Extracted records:
>>>

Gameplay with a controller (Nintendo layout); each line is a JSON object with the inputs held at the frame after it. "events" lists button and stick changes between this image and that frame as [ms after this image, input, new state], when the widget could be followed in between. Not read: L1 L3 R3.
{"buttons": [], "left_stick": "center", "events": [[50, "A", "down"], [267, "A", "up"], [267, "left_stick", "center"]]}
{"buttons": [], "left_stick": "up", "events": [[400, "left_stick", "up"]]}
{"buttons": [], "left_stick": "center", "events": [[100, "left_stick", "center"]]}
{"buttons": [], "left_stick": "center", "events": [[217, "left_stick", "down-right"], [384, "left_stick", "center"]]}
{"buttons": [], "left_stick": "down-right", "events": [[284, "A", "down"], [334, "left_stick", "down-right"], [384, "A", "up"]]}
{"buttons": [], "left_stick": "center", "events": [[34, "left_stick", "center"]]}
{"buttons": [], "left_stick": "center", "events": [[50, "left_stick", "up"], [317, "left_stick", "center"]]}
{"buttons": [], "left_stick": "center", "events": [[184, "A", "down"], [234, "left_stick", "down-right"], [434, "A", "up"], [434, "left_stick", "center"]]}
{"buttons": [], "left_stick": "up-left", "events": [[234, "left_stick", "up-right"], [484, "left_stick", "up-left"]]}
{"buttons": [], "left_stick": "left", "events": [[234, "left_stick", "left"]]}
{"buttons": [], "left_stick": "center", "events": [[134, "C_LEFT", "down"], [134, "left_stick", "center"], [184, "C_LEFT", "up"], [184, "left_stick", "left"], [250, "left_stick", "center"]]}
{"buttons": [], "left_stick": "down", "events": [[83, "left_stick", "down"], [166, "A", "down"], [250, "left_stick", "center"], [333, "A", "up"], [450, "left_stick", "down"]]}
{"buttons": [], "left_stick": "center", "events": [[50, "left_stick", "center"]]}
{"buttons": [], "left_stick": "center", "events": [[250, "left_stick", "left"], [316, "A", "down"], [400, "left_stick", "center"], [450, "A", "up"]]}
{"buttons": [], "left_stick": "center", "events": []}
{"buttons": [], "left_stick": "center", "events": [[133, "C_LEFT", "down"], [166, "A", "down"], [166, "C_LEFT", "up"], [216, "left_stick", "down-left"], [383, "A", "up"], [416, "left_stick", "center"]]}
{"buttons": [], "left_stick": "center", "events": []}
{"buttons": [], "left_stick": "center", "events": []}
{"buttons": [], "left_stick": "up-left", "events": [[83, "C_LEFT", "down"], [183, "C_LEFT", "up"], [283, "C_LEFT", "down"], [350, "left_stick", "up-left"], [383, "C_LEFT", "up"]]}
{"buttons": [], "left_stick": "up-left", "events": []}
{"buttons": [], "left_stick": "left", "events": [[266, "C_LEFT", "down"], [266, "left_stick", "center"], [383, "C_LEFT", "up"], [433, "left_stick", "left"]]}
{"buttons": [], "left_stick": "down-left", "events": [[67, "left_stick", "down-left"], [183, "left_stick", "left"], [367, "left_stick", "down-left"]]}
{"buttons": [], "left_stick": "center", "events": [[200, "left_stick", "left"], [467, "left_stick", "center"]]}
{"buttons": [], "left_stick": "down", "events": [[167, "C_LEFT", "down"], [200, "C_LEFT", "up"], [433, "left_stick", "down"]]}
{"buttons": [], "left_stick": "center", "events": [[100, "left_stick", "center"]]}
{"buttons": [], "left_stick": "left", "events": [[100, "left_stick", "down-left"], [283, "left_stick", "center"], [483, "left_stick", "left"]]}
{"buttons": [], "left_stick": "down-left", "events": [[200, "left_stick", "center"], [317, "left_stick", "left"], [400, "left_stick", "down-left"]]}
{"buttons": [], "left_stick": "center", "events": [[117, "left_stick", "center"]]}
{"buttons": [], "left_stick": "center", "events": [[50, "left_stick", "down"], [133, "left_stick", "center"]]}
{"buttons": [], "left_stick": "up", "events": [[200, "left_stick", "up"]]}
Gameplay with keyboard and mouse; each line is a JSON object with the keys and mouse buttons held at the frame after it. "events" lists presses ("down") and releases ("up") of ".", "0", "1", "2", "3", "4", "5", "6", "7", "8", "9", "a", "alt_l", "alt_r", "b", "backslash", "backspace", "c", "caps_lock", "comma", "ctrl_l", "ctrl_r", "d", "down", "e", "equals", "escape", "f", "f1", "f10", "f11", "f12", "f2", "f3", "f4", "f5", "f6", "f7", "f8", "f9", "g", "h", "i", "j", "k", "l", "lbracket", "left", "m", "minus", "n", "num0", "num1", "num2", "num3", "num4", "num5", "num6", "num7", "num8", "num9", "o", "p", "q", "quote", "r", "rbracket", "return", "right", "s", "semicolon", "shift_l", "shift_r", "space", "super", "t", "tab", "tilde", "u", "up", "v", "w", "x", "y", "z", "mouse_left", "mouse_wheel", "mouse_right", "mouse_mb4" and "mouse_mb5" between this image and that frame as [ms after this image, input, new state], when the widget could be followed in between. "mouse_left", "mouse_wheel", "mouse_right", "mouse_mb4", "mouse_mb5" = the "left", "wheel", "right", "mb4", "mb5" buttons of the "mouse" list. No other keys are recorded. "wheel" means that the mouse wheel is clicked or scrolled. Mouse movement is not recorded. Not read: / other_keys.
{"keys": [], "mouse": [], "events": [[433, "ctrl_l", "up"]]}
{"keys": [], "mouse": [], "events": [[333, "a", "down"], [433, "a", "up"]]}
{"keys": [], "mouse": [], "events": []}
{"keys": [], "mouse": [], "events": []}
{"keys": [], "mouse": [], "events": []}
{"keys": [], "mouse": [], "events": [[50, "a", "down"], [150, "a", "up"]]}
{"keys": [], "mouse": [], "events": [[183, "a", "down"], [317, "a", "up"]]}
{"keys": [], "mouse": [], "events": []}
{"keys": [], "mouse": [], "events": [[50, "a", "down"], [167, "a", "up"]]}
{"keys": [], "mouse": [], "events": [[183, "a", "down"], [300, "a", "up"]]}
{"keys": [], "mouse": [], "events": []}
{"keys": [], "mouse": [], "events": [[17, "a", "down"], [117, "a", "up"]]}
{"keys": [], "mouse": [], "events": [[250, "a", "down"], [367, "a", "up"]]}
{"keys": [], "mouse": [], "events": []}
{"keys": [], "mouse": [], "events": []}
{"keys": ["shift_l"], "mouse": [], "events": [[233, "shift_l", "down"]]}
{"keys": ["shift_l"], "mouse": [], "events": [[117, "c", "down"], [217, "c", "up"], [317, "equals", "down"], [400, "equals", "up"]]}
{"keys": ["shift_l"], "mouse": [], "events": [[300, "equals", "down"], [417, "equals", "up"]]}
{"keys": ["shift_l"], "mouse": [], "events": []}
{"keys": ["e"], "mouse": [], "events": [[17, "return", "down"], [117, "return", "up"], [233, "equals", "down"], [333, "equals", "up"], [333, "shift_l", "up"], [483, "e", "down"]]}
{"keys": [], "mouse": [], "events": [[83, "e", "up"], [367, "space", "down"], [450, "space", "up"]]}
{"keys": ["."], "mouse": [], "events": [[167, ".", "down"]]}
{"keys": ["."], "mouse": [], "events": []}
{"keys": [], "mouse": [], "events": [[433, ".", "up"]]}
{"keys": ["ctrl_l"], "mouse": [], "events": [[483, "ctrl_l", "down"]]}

<<<

▶ **Your assignment**
Restate each entry exactly, skipping none.

▶ **Reply**
Gameplay with a controller (Nintendo layout); each line is a JSON object with the inputs held at the frame after it. "events" lists button and stick changes between this image and that frame as [ms after this image, input, new state], when the widget could be followed in between. Not read: L1 L3 R3.
{"buttons": [], "left_stick": "center", "events": [[50, "A", "down"], [267, "A", "up"], [267, "left_stick", "center"]]}
{"buttons": [], "left_stick": "up", "events": [[400, "left_stick", "up"]]}
{"buttons": [], "left_stick": "center", "events": [[100, "left_stick", "center"]]}
{"buttons": [], "left_stick": "center", "events": [[217, "left_stick", "down-right"], [384, "left_stick", "center"]]}
{"buttons": [], "left_stick": "down-right", "events": [[284, "A", "down"], [334, "left_stick", "down-right"], [384, "A", "up"]]}
{"buttons": [], "left_stick": "center", "events": [[34, "left_stick", "center"]]}
{"buttons": [], "left_stick": "center", "events": [[50, "left_stick", "up"], [317, "left_stick", "center"]]}
{"buttons": [], "left_stick": "center", "events": [[184, "A", "down"], [234, "left_stick", "down-right"], [434, "A", "up"], [434, "left_stick", "center"]]}
{"buttons": [], "left_stick": "up-left", "events": [[234, "left_stick", "up-right"], [484, "left_stick", "up-left"]]}
{"buttons": [], "left_stick": "left", "events": [[234, "left_stick", "left"]]}
{"buttons": [], "left_stick": "center", "events": [[134, "C_LEFT", "down"], [134, "left_stick", "center"], [184, "C_LEFT", "up"], [184, "left_stick", "left"], [250, "left_stick", "center"]]}
{"buttons": [], "left_stick": "down", "events": [[83, "left_stick", "down"], [166, "A", "down"], [250, "left_stick", "center"], [333, "A", "up"], [450, "left_stick", "down"]]}
{"buttons": [], "left_stick": "center", "events": [[50, "left_stick", "center"]]}
{"buttons": [], "left_stick": "center", "events": [[250, "left_stick", "left"], [316, "A", "down"], [400, "left_stick", "center"], [450, "A", "up"]]}
{"buttons": [], "left_stick": "center", "events": []}
{"buttons": [], "left_stick": "center", "events": [[133, "C_LEFT", "down"], [166, "A", "down"], [166, "C_LEFT", "up"], [216, "left_stick", "down-left"], [383, "A", "up"], [416, "left_stick", "center"]]}
{"buttons": [], "left_stick": "center", "events": []}
{"buttons": [], "left_stick": "center", "events": []}
{"buttons": [], "left_stick": "up-left", "events": [[83, "C_LEFT", "down"], [183, "C_LEFT", "up"], [283, "C_LEFT", "down"], [350, "left_stick", "up-left"], [383, "C_LEFT", "up"]]}
{"buttons": [], "left_stick": "up-left", "events": []}
{"buttons": [], "left_stick": "left", "events": [[266, "C_LEFT", "down"], [266, "left_stick", "center"], [383, "C_LEFT", "up"], [433, "left_stick", "left"]]}
{"buttons": [], "left_stick": "down-left", "events": [[67, "left_stick", "down-left"], [183, "left_stick", "left"], [367, "left_stick", "down-left"]]}
{"buttons": [], "left_stick": "center", "events": [[200, "left_stick", "left"], [467, "left_stick", "center"]]}
{"buttons": [], "left_stick": "down", "events": [[167, "C_LEFT", "down"], [200, "C_LEFT", "up"], [433, "left_stick", "down"]]}
{"buttons": [], "left_stick": "center", "events": [[100, "left_stick", "center"]]}
{"buttons": [], "left_stick": "left", "events": [[100, "left_stick", "down-left"], [283, "left_stick", "center"], [483, "left_stick", "left"]]}
{"buttons": [], "left_stick": "down-left", "events": [[200, "left_stick", "center"], [317, "left_stick", "left"], [400, "left_stick", "down-left"]]}
{"buttons": [], "left_stick": "center", "events": [[117, "left_stick", "center"]]}
{"buttons": [], "left_stick": "center", "events": [[50, "left_stick", "down"], [133, "left_stick", "center"]]}
{"buttons": [], "left_stick": "up", "events": [[200, "left_stick", "up"]]}
Gameplay with keyboard and mouse; each line is a JSON object with the keys and mouse buttons held at the frame after it. "events" lists presses ("down") and releases ("up") of ".", "0", "1", "2", "3", "4", "5", "6", "7", "8", "9", "a", "alt_l", "alt_r", "b", "backslash", "backspace", "c", "caps_lock", "comma", "ctrl_l", "ctrl_r", "d", "down", "e", "equals", "escape", "f", "f1", "f10", "f11", "f12", "f2", "f3", "f4", "f5", "f6", "f7", "f8", "f9", "g", "h", "i", "j", "k", "l", "lbracket", "left", "m", "minus", "n", "num0", "num1", "num2", "num3", "num4", "num5", "num6", "num7", "num8", "num9", "o", "p", "q", "quote", "r", "rbracket", "return", "right", "s", "semicolon", "shift_l", "shift_r", "space", "super", "t", "tab", "tilde", "u", "up", "v", "w", "x", "y", "z", "mouse_left", "mouse_wheel", "mouse_right", "mouse_mb4" and "mouse_mb5" between this image and that frame as [ms after this image, input, new state], when the widget could be followed in between. "mouse_left", "mouse_wheel", "mouse_right", "mouse_mb4", "mouse_mb5" = the "left", "wheel", "right", "mb4", "mb5" buttons of the "mouse" list. No other keys are recorded. "wheel" means that the mouse wheel is clicked or scrolled. Mouse movement is not recorded. Not read: / other_keys.
{"keys": [], "mouse": [], "events": [[433, "ctrl_l", "up"]]}
{"keys": [], "mouse": [], "events": [[333, "a", "down"], [433, "a", "up"]]}
{"keys": [], "mouse": [], "events": []}
{"keys": [], "mouse": [], "events": []}
{"keys": [], "mouse": [], "events": []}
{"keys": [], "mouse": [], "events": [[50, "a", "down"], [150, "a", "up"]]}
{"keys": [], "mouse": [], "events": [[183, "a", "down"], [317, "a", "up"]]}
{"keys": [], "mouse": [], "events": []}
{"keys": [], "mouse": [], "events": [[50, "a", "down"], [167, "a", "up"]]}
{"keys": [], "mouse": [], "events": [[183, "a", "down"], [300, "a", "up"]]}
{"keys": [], "mouse": [], "events": []}
{"keys": [], "mouse": [], "events": [[17, "a", "down"], [117, "a", "up"]]}
{"keys": [], "mouse": [], "events": [[250, "a", "down"], [367, "a", "up"]]}
{"keys": [], "mouse": [], "events": []}
{"keys": [], "mouse": [], "events": []}
{"keys": ["shift_l"], "mouse": [], "events": [[233, "shift_l", "down"]]}
{"keys": ["shift_l"], "mouse": [], "events": [[117, "c", "down"], [217, "c", "up"], [317, "equals", "down"], [400, "equals", "up"]]}
{"keys": ["shift_l"], "mouse": [], "events": [[300, "equals", "down"], [417, "equals", "up"]]}
{"keys": ["shift_l"], "mouse": [], "events": []}
{"keys": ["e"], "mouse": [], "events": [[17, "return", "down"], [117, "return", "up"], [233, "equals", "down"], [333, "equals", "up"], [333, "shift_l", "up"], [483, "e", "down"]]}
{"keys": [], "mouse": [], "events": [[83, "e", "up"], [367, "space", "down"], [450, "space", "up"]]}
{"keys": ["."], "mouse": [], "events": [[167, ".", "down"]]}
{"keys": ["."], "mouse": [], "events": []}
{"keys": [], "mouse": [], "events": [[433, ".", "up"]]}
{"keys": ["ctrl_l"], "mouse": [], "events": [[483, "ctrl_l", "down"]]}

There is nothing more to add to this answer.